Chemical EOR
1. What exactly dictates the economic viability of a surfactant-aided chemical EOR - despite it's retention of surfactants through adsorption, precipitation, degradation & phase-trapping?
2. How exactly are we able to upscale - the observed physical/chemical processes associated with the ‘surfactant adsorption’ (van der Waals interactions between non-polar surfactant chains, hydrogen bonding, chemisorption, surface precipitation, electrostatic interaction, ion exchange, hydrophobic tail-solid interactions) from ‘sub-pore-scale’ to Darcy-scale?
Feasible to bridge the gap, if the cores are aged with crude oil in the presence of connate-water?
3. Feasible to quantify the magnitude of adsorbed surfactants as a function of formation brine-composition, reservoir rock-type and its mineralogical composition, pH & salinity of in-situ and injected fluid phases, surface-redox potential and the fundamental chemical structure of the injected surfactants?

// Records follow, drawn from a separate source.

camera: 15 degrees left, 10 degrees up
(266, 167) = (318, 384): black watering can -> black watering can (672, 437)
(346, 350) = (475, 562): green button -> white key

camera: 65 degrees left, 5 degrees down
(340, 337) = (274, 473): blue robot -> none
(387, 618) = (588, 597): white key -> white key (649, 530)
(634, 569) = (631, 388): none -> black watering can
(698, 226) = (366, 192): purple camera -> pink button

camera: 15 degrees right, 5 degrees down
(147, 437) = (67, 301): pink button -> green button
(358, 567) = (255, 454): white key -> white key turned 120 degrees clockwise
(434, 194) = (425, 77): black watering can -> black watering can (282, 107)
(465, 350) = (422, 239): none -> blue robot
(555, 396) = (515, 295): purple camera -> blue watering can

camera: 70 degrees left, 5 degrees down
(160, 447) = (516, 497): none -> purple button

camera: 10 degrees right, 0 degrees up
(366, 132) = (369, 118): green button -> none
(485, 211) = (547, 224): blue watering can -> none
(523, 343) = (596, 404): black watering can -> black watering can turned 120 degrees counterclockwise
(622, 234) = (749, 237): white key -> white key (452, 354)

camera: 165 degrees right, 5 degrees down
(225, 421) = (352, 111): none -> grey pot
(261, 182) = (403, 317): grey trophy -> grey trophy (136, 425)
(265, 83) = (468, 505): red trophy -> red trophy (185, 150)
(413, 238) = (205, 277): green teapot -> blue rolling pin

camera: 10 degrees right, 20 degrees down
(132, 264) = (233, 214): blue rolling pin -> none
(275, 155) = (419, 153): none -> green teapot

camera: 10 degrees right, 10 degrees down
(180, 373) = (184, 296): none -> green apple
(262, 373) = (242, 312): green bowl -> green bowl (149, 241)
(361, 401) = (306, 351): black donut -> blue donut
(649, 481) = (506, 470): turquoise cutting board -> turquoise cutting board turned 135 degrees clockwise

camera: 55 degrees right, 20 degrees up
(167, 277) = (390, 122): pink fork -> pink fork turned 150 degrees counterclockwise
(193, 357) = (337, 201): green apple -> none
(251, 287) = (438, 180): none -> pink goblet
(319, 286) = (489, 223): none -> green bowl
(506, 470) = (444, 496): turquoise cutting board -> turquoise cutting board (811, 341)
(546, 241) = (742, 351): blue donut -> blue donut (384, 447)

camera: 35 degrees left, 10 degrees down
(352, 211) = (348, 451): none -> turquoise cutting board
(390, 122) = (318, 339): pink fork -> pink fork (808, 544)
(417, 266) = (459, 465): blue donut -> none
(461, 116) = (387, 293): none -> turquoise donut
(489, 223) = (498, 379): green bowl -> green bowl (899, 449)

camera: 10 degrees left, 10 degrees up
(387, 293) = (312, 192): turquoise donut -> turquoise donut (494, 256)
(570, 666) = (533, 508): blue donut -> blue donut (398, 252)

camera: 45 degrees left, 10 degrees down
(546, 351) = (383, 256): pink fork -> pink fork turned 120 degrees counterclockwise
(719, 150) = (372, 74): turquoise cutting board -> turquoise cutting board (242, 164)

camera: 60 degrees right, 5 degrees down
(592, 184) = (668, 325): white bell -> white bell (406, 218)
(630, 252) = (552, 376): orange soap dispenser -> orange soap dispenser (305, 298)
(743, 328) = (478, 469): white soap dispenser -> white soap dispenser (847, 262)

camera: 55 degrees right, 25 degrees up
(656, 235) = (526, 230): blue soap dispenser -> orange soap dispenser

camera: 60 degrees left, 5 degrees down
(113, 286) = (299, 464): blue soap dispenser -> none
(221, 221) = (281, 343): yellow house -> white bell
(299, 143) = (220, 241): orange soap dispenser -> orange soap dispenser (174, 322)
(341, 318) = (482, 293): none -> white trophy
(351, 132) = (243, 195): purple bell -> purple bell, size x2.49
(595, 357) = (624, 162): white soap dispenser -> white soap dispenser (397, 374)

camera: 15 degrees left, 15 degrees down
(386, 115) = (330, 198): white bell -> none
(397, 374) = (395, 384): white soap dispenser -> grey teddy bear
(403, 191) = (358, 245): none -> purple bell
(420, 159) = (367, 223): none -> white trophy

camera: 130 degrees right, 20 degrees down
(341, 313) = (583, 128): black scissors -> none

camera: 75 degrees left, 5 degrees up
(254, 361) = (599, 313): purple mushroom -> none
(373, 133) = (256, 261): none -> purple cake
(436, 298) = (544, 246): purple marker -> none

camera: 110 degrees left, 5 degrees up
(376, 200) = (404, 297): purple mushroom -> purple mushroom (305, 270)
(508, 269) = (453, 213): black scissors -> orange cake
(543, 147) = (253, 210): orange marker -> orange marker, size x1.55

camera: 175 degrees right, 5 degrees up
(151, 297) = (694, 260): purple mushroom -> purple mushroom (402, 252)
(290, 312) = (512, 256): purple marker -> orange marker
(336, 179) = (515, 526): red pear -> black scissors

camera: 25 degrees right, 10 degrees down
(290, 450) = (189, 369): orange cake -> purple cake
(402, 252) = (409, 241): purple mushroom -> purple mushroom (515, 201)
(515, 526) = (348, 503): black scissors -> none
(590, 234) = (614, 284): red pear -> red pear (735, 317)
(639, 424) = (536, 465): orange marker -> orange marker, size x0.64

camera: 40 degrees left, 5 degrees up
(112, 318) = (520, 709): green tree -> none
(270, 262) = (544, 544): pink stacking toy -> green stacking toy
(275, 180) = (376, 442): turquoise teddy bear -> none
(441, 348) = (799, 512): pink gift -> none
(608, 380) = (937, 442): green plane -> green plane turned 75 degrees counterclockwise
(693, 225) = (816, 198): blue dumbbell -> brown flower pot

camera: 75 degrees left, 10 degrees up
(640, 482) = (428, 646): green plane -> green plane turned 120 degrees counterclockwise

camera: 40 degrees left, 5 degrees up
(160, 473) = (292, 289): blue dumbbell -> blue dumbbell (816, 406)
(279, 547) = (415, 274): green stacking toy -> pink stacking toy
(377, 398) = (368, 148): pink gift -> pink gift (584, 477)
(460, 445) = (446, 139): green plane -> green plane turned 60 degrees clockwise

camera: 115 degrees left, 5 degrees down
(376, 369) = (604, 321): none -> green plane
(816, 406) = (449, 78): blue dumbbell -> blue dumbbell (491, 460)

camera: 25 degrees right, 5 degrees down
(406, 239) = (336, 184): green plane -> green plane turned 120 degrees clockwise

4. What is the fraction of ‘total adsorbed surfactants’ that tend to get desorbed as a function of time (sorption kinetics)?
Does it depend on ‘surface wettability’ and ‘redox state’ of the used cores?
5. How do we ensure whether the rate at which surfactants get adsorbed remain the same - throughout the surfactant-aided chemical EOR treatment?
6. How about the desorption of surfactants?
Whether, do we have a correlation between surfactant adsorption and desorption rates?
7. Under what circumstances, are we supposed to expect
(a) non-equilibrium adsorption?;
(b) non-linear adsorption?; &
(c) sorption kinetics of the surfactants
associated with the surfactant-aided chemical EOR?
8. To what extent, are we able to restore a sandstone core from an oxidized- to a reduced-state towards replicating anaerobic reservoir conditions @ lab-scale in the absence of impacting core-mineralogy and pore-structure?
Feasible to quantify the reduction in surfactant adsorption in cores under anaerobic conditions - resulting from oxide removal and calcite dissolution?
9. Considering reservoir surface hydrophobicity as a function of time, how about the natural correlation between ‘the oil or water-wet surfaces of a sandstone/carbonate reservoir rock’ and ‘the adsorption of surfactants’?
10. How about the rate of wettability alterations for a sandstone and a carbonate reservoir?
11. How exactly the ‘specific surface area’ and the ‘adsorption density per unit surface area’ gets altered in a typical sandstone and carbonate reservoirs – resulting from wettability treatment of cores at the laboratory-scale – before and after reaching CMC?
12. Whether the observed ‘arrival time of surfactant front’ @ lab-scale would match with the field-scale scenario?
13. To what extent, the observed results on the surfactant concentration @ lab-scale reflect the real field scenario, particularly, following the surfactant breakthrough?
Regarding the rate of wetting of sandstone, I do not know a special licensed methodology, but I would proceed from the principle of logic: 1) I took several samples of different weights (volumes), the more, the better; 2) Dried according to the standard method; 3) placed in a chamber saturated with water vapor (100%), possibly a desiccator; 4) periodically weighed at certain intervals until the weight stabilized; 5) plotted graphs based on measurement data; 6) calculated the wetting rate
You are facing a very difficult problem! In a multicomponent (polygenic) rock (without destruction), only physical and hydrophysical parameters can be studied. To study physical and chemical processes, it is necessary to decompose the rock into separate mineral and organomineral formations and study each separately, and then, most likely, model. But I foresee that the model will not give high accuracy.